[Python-Dev] Internal representation of strings and Micropython

Wed Jun 4 17:53:52 CEST 2014

Hello,

On Thu, 5 Jun 2014 01:00:52 +1000
Chris Angelico <rosuav at gmail.com> wrote:

> On Thu, Jun 5, 2014 at 12:49 AM, Paul Sokolovsky <pmiscml at gmail.com>
> wrote:
> >> > But you need non-ASCII characters to display a title of MP3
> >> > track.
> >
> > Yes, but to display a title, you don't need to do codepoint access
> > at random - you need to either take a block of memory (length in
> > bytes) and do something with it (pass to a C function, transfer
> > over some bus, etc.), or *iterate in order* over codepoints in a
> > string. All these operations are as efficient (O-notation) for
> > UTF-8 as for UTF-32.
> 
> Suppose you have a long title, and you need to abbreviate it by
> dropping out words (delimited by whitespace), such that you keep the
> first word (always) and the last (if possible) and as many as possible
> in between. How are you going to write that? With PEP 393 or UTF-32
> strings, you can simply record the index of every whitespace you find,
> count off lengths, and decide what to keep and what to ellipsize.

I'll submit angry bugreport along the lines of "WWWHAT, it's 3.5 and
there's still no str.isplit()??!!11", then do it with re.finditer()
(while submitting another report on inconsistent naming scheme).

[]

-- 
Best regards,
 Paul                          mailto:pmiscml at gmail.com

———

- Directions: Reproduce the stretch of the mailing-list post on string representation that opens with "On Thu, 5 Jun" and closes with "as for UTF-32.", swapping each "title" for "caption".

Collection entries
———

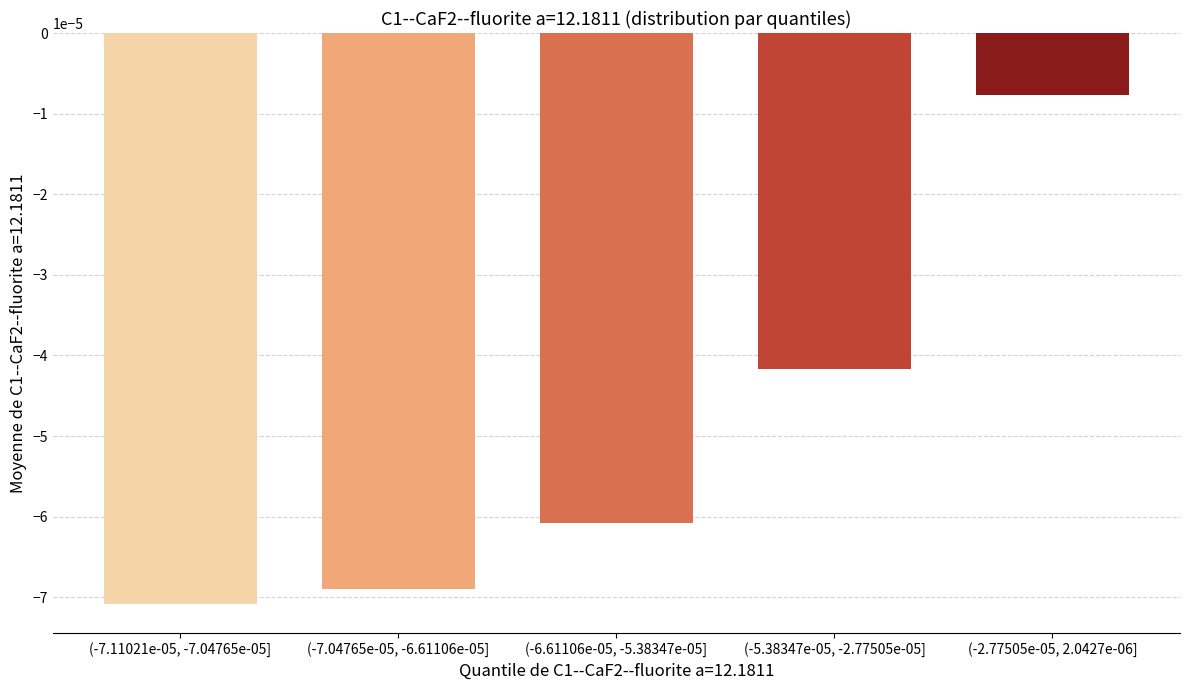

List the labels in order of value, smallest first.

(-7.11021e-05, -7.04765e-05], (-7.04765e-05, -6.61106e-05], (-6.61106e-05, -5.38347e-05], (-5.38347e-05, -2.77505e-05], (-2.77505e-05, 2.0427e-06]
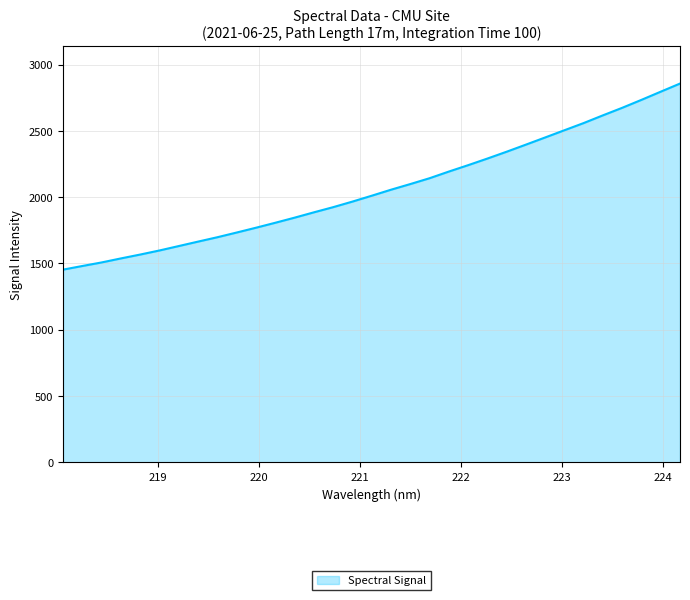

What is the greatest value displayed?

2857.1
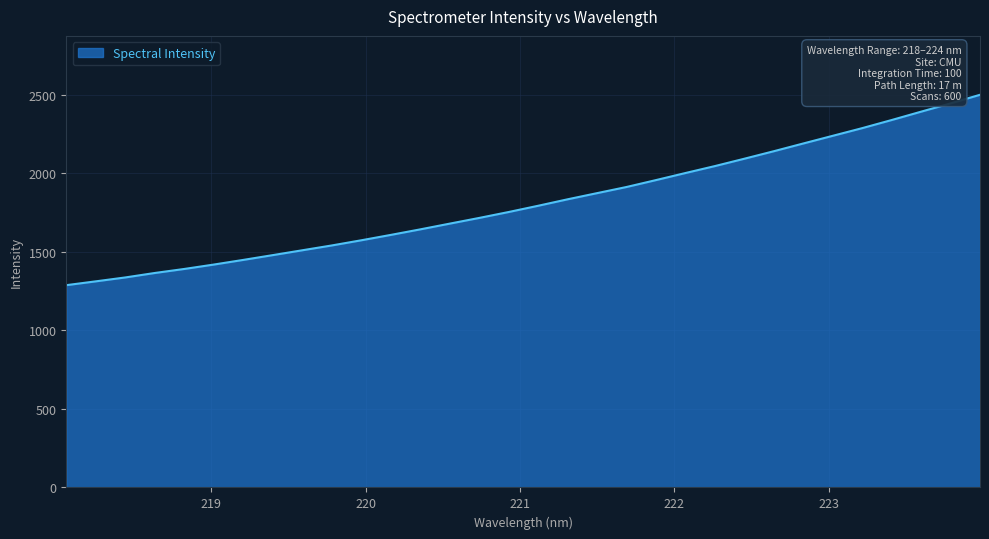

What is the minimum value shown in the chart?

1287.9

———

- Response below:
On Thu, 5 Jun 2014 01:00:52 +1000
Chris Angelico <rosuav at gmail.com> wrote:

> On Thu, Jun 5, 2014 at 12:49 AM, Paul Sokolovsky <pmiscml at gmail.com>
> wrote:
> >> > But you need non-ASCII characters to display a caption of MP3
> >> > track.
> >
> > Yes, but to display a caption, you don't need to do codepoint access
> > at random - you need to either take a block of memory (length in
> > bytes) and do something with it (pass to a C function, transfer
> > over some bus, etc.), or *iterate in order* over codepoints in a
> > string. All these operations are as efficient (O-notation) for
> > UTF-8 as for UTF-32.